Computational Methods and Tools for Exploring Texts

Objectives


  • To get acquainted with, to understand and to evaluate the methods and tools for analysing and extracting information from large sets of linguistic data;

  • To know how to organize and use large sets of linguistic data to extract useful information directed and relevant to research issues specific of the Arts and Humanities fields;

  • To know methods of analysis and detection of linguistic cues and features and to determine their relevance to perform specific information extraction and text mining tasks for non-linguistic purposes;

  • To develop skills to build and use textual corpora in and analytical and informed way, accordinh to tested methodologies and using available tools for corpus treatment and analysis;

  • To develop skills and strategies for detecting and using linguistic cues and features for research purposes in the field of Arts and Humanities.

General characterization

Code

02111034

Credits

10.0

Responsible teacher

Raquel Fonseca Amaro

Hours

Weekly - 3

Total - 280

Teaching language

Portuguese

Prerequisites

N/A

Bibliography

  • Beloso, B. S. (2015). Designing, Describing and Compiling a Corpus for English Architecture. In Procedia - Social and Behavioral Sciences 198. Elsevier. 459-464;
  • Ebensgaard Jensen, K. (2014). Linguistics and the digital humanities: (Computational) corpus linguistics. MedieKultur: Journal of Media and Communication Research, 30, pp. 117-136;
  • McEnery, T. and A. Hardie (2012). Corpus Linguistics: Method, theory and practice. Cambridge University Press;
  • Odebrecht, C., Belz, M., Zeldes, A., Lüdeling, A. & Krause, T. (2017). RIDGES Herbology: Designing a Diachronic MultiLayer Corpus. In: Language Resources and Evaluation 51.3, pp. 695–725;
  • O Keeffe, Anne and Mc Carthy, Michael (eds) (2010). The Routledge Handbook of Corpus Linguistics (Routledge Handbooks in Applied Linguistics). London & New York: Routledge;
  • Sinclair, J. (2004). Trust the text: language corpus and discourse. London and New York: Routledge.

Teaching method

Theoretical-practical classes and tutorial guidance, using case studies and practical application of acquired knowledge, including: (i) presentation of contents by the teacher; (ii) discussion and critical analysis of the bibliography on topics of the syllabus; (iii) practical application of knowledge acquired in individual and group work in specific tasks, using computational tools.

Evaluation method

Continuous Assessment - Active participation in seminar activities(30%), Project work(70%)

Subject matter

1. Corpus Linguistics
1.1. Introduction and theoretical framework;
1.2. Corpus constitution: criteria, parameters and representativeness;
1.3. Corpus tools and procedures: overview.
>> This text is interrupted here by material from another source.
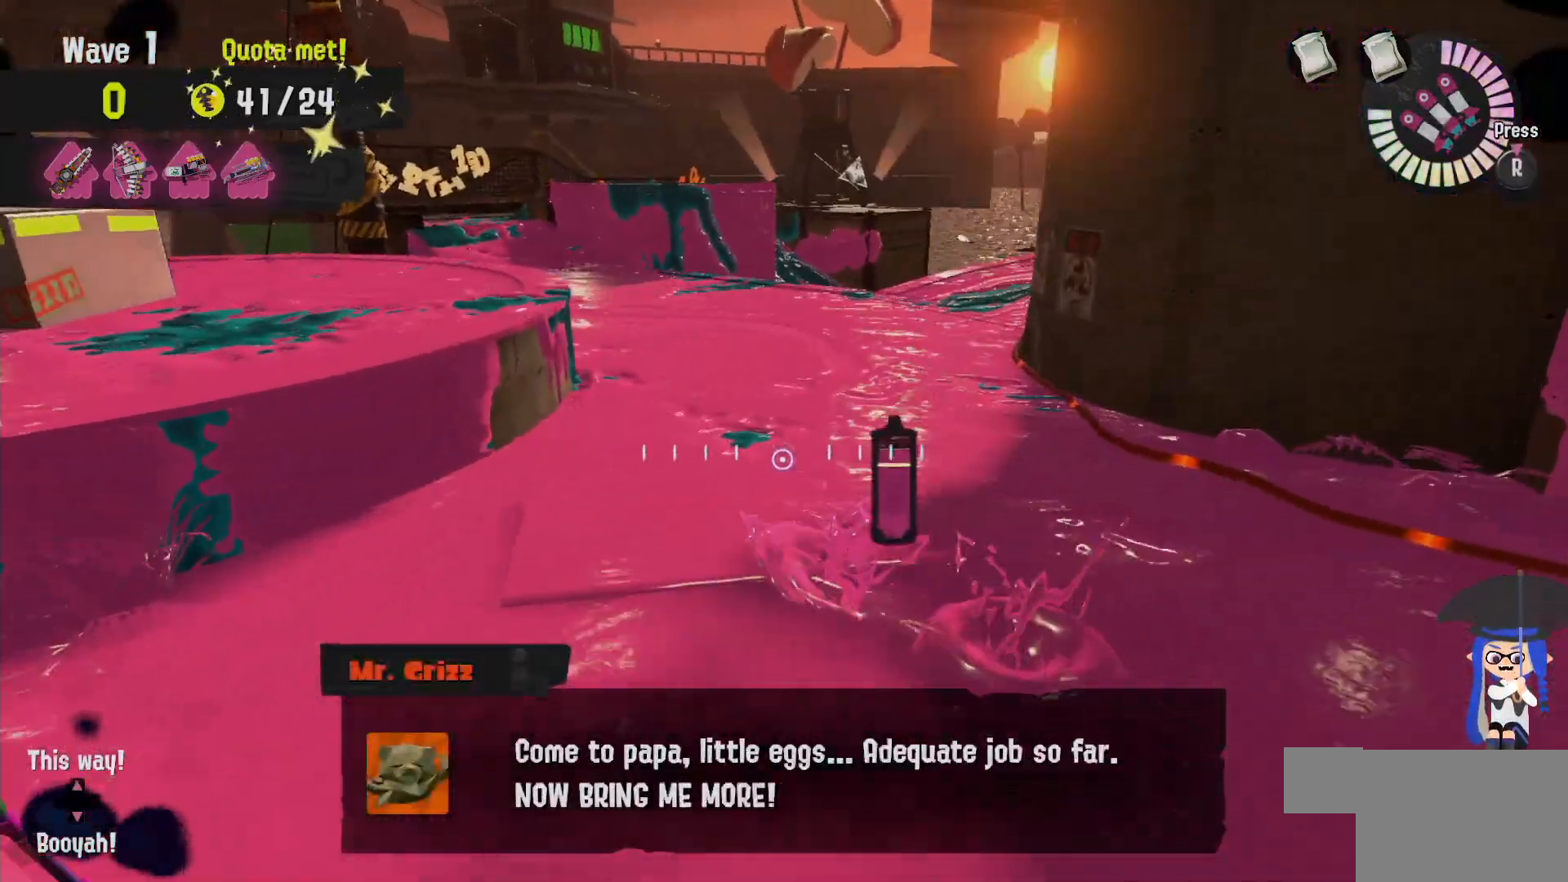
{"buttons": ["B", "L2"], "left_stick": "up-right", "right_stick": "center", "events": [[133, "right_stick", "center"], [150, "left_stick", "up-right"], [233, "B", "down"]]}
2. From linguistic data to specific information extraction
2.1. Linguistic units, features and cues;
2.2. Textual analysis: macro vs. micro level; syntagmatic vs. paradigmatic analysis;
2.3. Lexical statistics, concordances and collocations.

3. Applying Corpus Linguistics and text mining strategies
3.1. Research question, data selection and corpus compilation;
3.2. Determining relevant linguistic features and cues;
3.3. Results extraction and analysis.